**GIVEN TEXT**
Physical Examination

The physical examination of Lyme disease is necessary for diagnosis. Erythema migrans and fever are commonly seen on physical examination in early disease. Disseminated disease is characterized by multiple erythema migrans, neurological, musculoskeletal, and cardiac symptoms.[2]

Laboratory Findings

Laboratory blood tests are helpful if used correctly and performed with validated methods. Laboratory tests are not recommended for patients who do not have symptoms typical of Lyme disease. The Centers for Disease Control recommends a two-tier testing protocol for Lyme disease. Polymerase chain reaction (PCR) tests for Lyme disease have also been developed to detect the genetic material (DNA) of the Lyme disease spirochete. Currently, PCR is the only means to detect the presence of organism. Identification and testing of the individual tick after removal is generally not useful.

Electrocardiogram

There are no ECG findings associated with Lyme disease. However, an ECG may be helpful in the diagnosis of complications of Lyme disease, which include Lyme carditis. Most of the time, Lyme carditis symptoms are related to fluctuating degrees of atrioventricular block (first-degree block to complete heart block) including lightheadedness, palpitations, shortness of breath, chest pain, and syncope.

X-ray

There are no X-ray findings associated with Lyme disease. However, an X-ray may be helpful in the diagnosis of complications of chronic Lyme arthritis.

**INFORMATION**
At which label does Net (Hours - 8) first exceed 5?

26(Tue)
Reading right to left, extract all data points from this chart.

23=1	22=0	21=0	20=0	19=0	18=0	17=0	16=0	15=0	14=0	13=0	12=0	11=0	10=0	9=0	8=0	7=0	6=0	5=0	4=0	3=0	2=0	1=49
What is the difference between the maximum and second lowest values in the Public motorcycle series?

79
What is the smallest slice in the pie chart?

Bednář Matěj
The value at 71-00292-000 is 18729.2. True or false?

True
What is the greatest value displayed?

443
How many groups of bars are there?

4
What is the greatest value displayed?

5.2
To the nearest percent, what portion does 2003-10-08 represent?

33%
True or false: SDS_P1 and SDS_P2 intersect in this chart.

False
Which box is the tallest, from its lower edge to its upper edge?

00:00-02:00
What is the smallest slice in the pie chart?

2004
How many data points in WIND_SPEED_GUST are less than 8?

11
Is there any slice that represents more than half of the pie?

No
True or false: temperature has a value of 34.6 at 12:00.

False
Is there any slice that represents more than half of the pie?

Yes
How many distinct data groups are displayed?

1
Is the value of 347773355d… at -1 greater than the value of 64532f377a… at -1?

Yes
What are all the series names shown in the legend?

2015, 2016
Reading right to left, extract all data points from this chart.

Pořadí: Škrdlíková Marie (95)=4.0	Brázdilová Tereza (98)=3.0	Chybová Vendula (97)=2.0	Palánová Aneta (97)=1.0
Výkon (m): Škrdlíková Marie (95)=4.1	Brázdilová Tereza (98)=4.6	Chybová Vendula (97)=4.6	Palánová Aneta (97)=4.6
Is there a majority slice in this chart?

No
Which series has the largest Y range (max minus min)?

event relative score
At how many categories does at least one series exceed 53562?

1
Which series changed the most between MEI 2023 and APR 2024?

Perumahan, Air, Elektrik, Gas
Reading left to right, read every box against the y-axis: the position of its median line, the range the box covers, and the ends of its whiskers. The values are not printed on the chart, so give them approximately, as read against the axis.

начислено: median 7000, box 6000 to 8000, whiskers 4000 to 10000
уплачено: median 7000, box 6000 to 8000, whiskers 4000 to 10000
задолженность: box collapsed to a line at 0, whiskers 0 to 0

**WORK REQUEST A**
Please answer these questions using the Lyme disease text:
(i) Which organization recommends a two-tier testing protocol for Lyme disease?
(ii) Which complication of Lyme disease can an ECG help diagnose?
(iii) An X-ray may help diagnose complications of which condition?
**WORK REQUEST B**
Pick up the Lyme disease text after its last sentence and continue it.

**EXERCISE RESULT A**
(i) The Centers for Disease Control
(ii) Lyme carditis
(iii) Chronic Lyme arthritis

**EXERCISE RESULT B**
CT Scan

There are no CT scan findings associated with Lyme disease.

MRI

MRI is not helpful in diagnosis of Lyme disease. However, an MRI may be helpful in diagnosing neurologic manifestations of early and late disseminated Lyme disease. MRI scan in patients with neurological Lyme disease may demonstrate increased intensity in white matter at multiple foci on T2-weighted images, suggesting demyelination or inflammatory changes. After antibiotic therapy, spontaneous resolution of MRI white matter hyper-intensities has been observed in Lyme disease.

Ultrasound

There are no ultrasound findings associated with Lyme disease.

Other Imaging Findings

Single photon emission computed tomography is one of the major other imaging modalities of Lyme disease. In Lyme patients, cerebral hypoperfusion of frontal subcortical and cortical structures has been found.

Other Diagnostic Studies

There are no additional diagnostic findings associated with Lyme disease.

Treatment

Medical Therapy

The mainstay of therapy for Lyme disease is antimicrobial therapy. Antimicrobial therapy may include doxycycline, amoxicillin, cephalosporins, or macrolides. The choice of antimicrobial therapy depends on the stage of Lyme disease. Individuals who remove attached ticks should be monitored closely for signs and symptoms of tick-borne diseases for up to 30 days.

Surgery

Surgical intervention is not recommended for Lyme disease.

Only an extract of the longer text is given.